Deadline Legal Blog-Trump DOJ seeks control over search of Washington Post reporter's devices

A judge previously declined to leave “the government’s fox in charge of the Washington Post’s henhouse.”



https://www.ms.now/deadline-white-house/deadline-legal-blog/trump-doj-hannah-natanson-appeal

The Justice Department escalated its bid to search a Washington Post reporter’s electronic devices pursuant to a warrant, seeking to overturn a magistrate judge’s order that the court — not the government — lead the initial review.

In a court filing Tuesday, the DOJ said it wants a judge in the Eastern District of Virginia to vacate Magistrate Judge William Porter’s order, which he said he reached in refusing to leave “the government’s fox in charge of the Washington Post’s henhouse.”

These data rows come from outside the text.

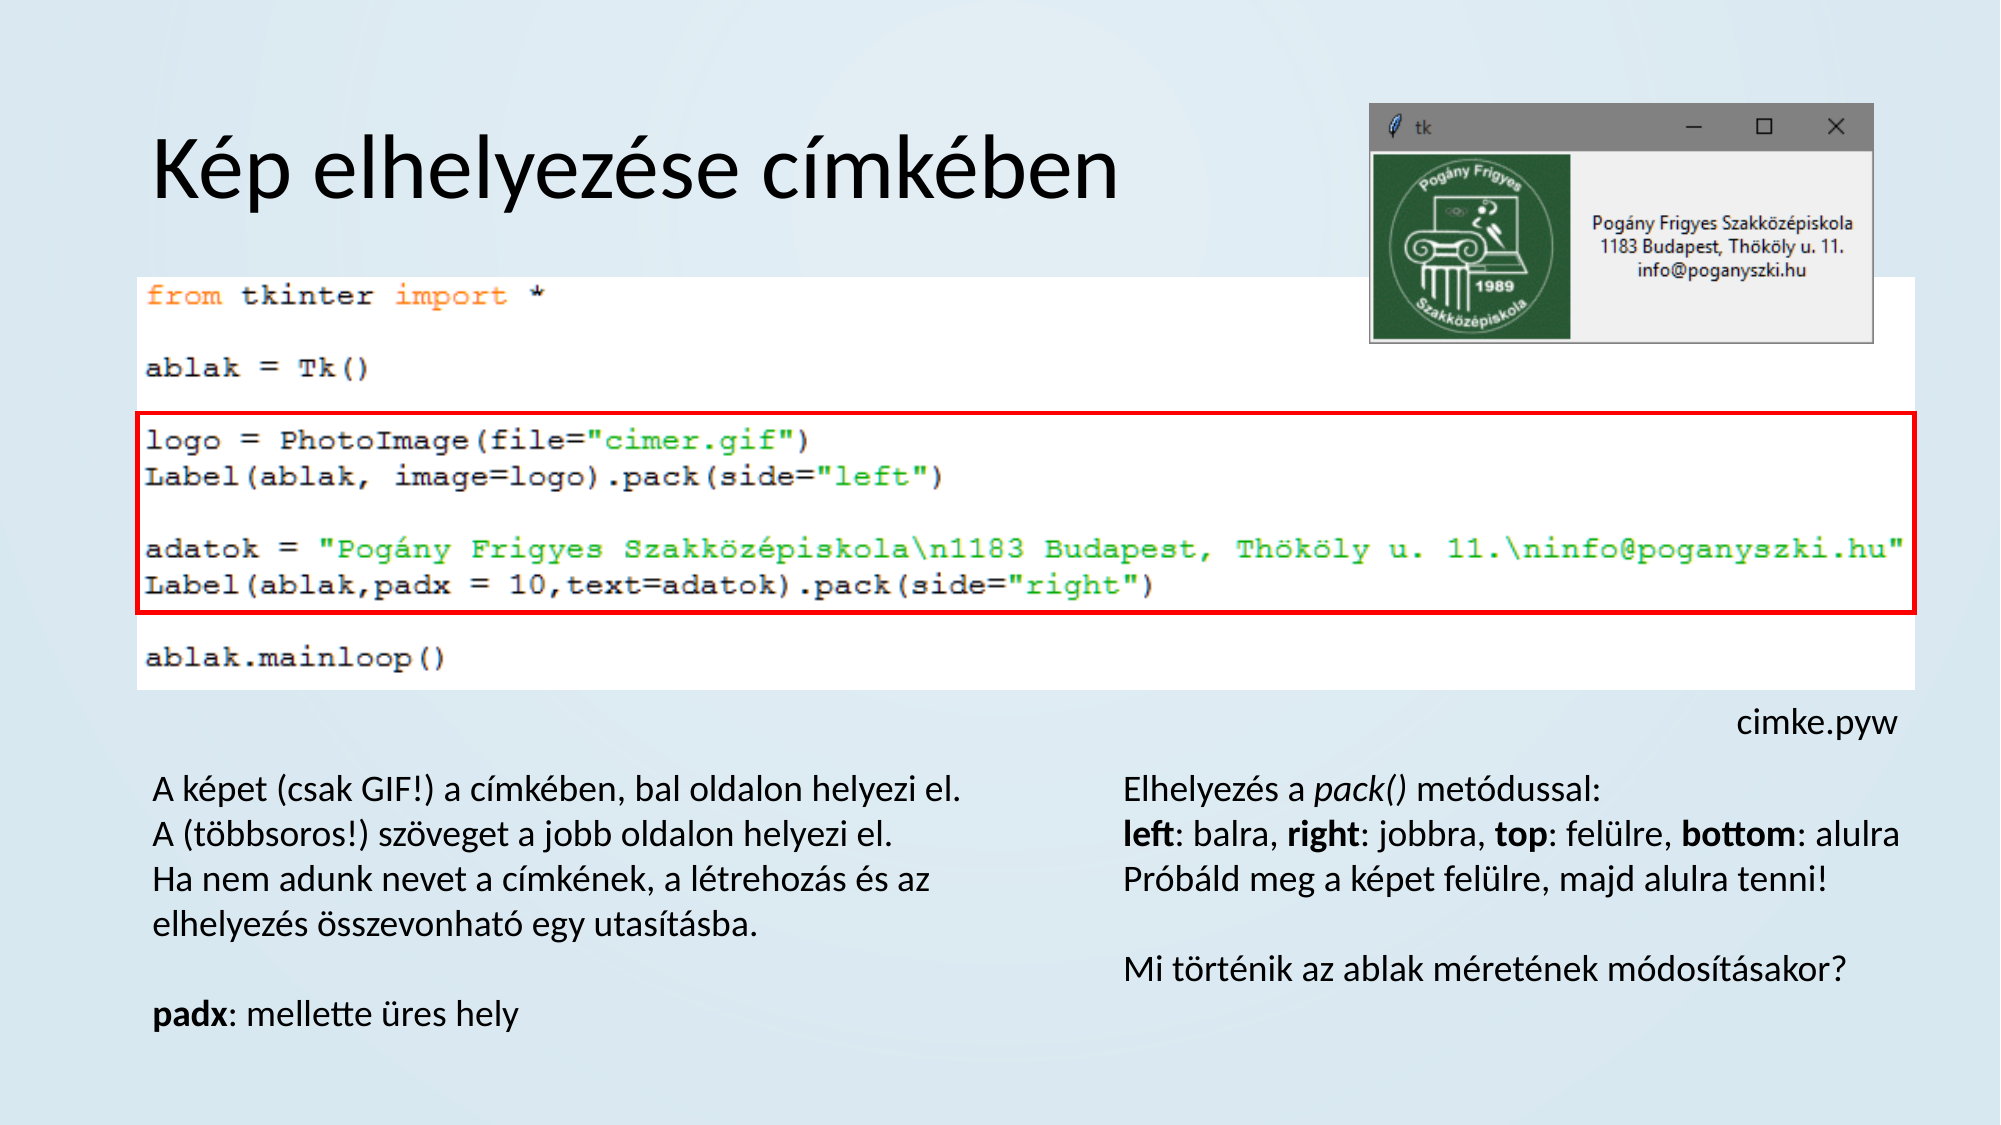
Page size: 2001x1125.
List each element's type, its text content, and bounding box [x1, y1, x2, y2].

text_box cimke.pyw [1721, 690, 1914, 750]
text_box A képet (csak GIF!) a címkében, bal oldalon helyezi el. A (többsoros!) szöveget a jobb oldalon helyezi el. Ha nem adunk nevet a címkének, a létrehozás és az elhelyezés összevonható egy utasításba. padx: mellette üres hely [137, 756, 993, 1041]
title Kép elhelyezése címkében [137, 59, 1863, 277]
text_box Elhelyezés a pack() metódussal: left: balra, right: jobbra, top: felülre, bottom: alulra Próbáld meg a képet felülre, majd alulra tenni! Mi történik az ablak méretének módosításakor? [1108, 756, 1916, 996]
picture [137, 103, 1915, 690]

The DOJ obtained a search warrant for reporter Hannah Natanson’s devices as part of an investigation into Aurelio Luis Perez-Lugones, who was charged with unlawfully retaining national defense information. The government said he gave Natanson top secret and other classified information that later appeared in her published articles.

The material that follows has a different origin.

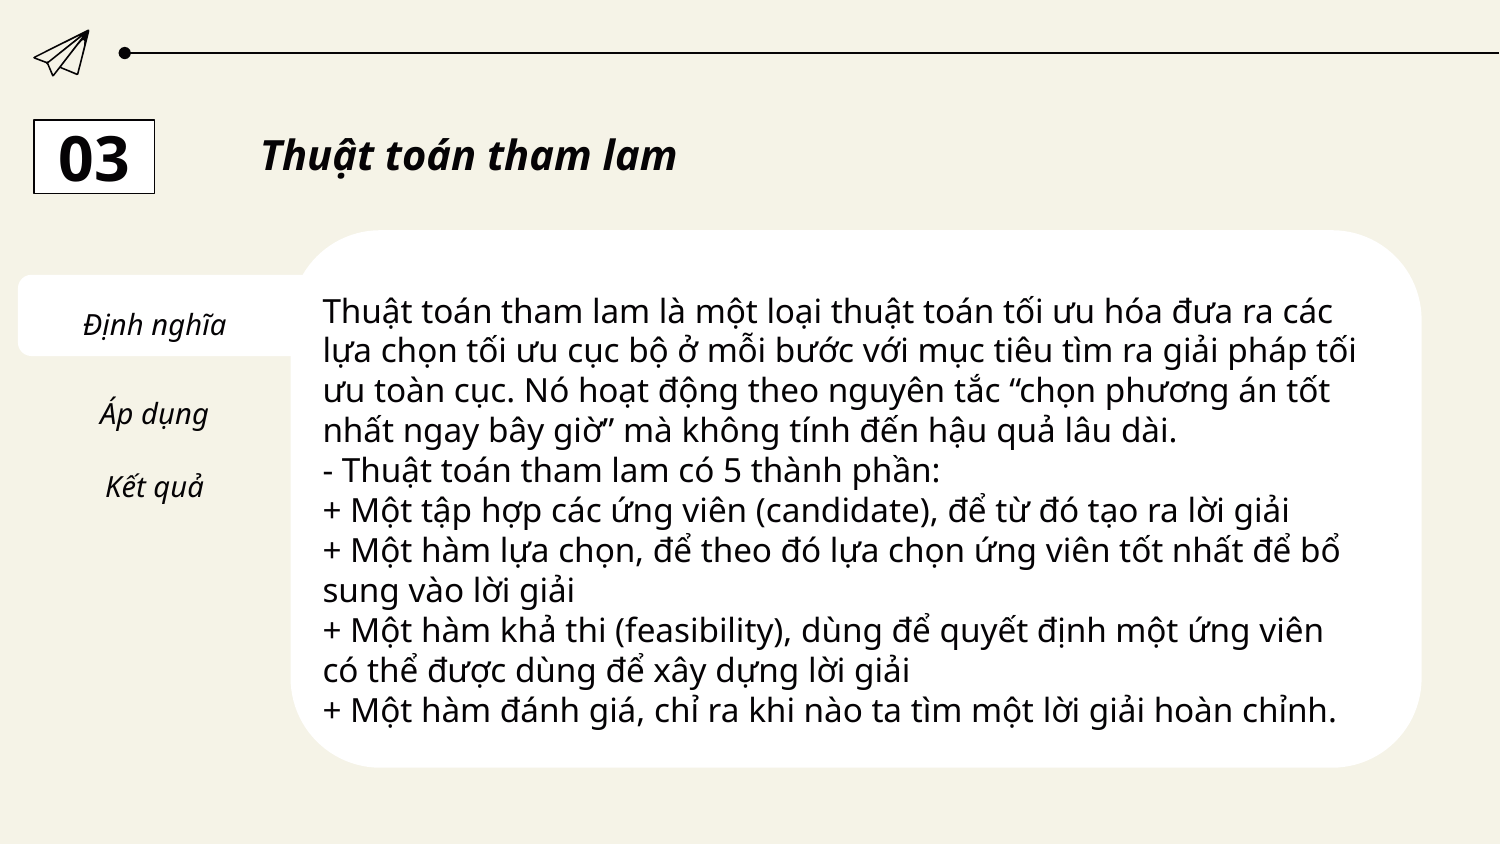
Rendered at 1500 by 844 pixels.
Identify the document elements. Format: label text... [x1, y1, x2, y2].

Perez-Lugones was charged in Maryland. The litigation over Natanson’s devices is proceeding in Virginia because the FBI seized them from her home there during a January search. It took two laptops, a mobile phone, a portable drive, a recording device and an exercise watch. In a sworn declaration later that month, Natanson said the seizure of all her devices “has eliminated my ability to collect information and publish news stories.”

In his Feb. 24 ruling, which the DOJ is challenging, Porter said the case presented difficult legal issues, sitting at “the intersection of the government’s compelling interest in prosecuting the unlawful disclosure of classified national security information and a working journalist’s First Amendment rights.” .....

The DOJ also identified several specific issues with a court-led review, including a lack of expertise on the court’s part in spotting classified information, as well as the risk that the judge or other court personnel reviewing sensitive materials could lead to the unintentional dissemination of classified information. The DOJ emphasized that it wasn’t criticizing the judge’s reliability but maintained that the risk remained inherent in the judge’s proposed method of review.

The government specified that it wants to use a “filter team” of personnel who are technically separate from the prosecution team. The filter team would screen for privileged materials that are outside the scope of the warrant and only send information within the scope of the warrant to the prosecution team.

In the ruling that the DOJ is challenging, Porter wrote that the concern that even such a theoretically independent review within the government “may err by neglect, by malice, or by honest difference of opinion is heightened where its institutional interests are so directly at odds with the press freedom values at stake.”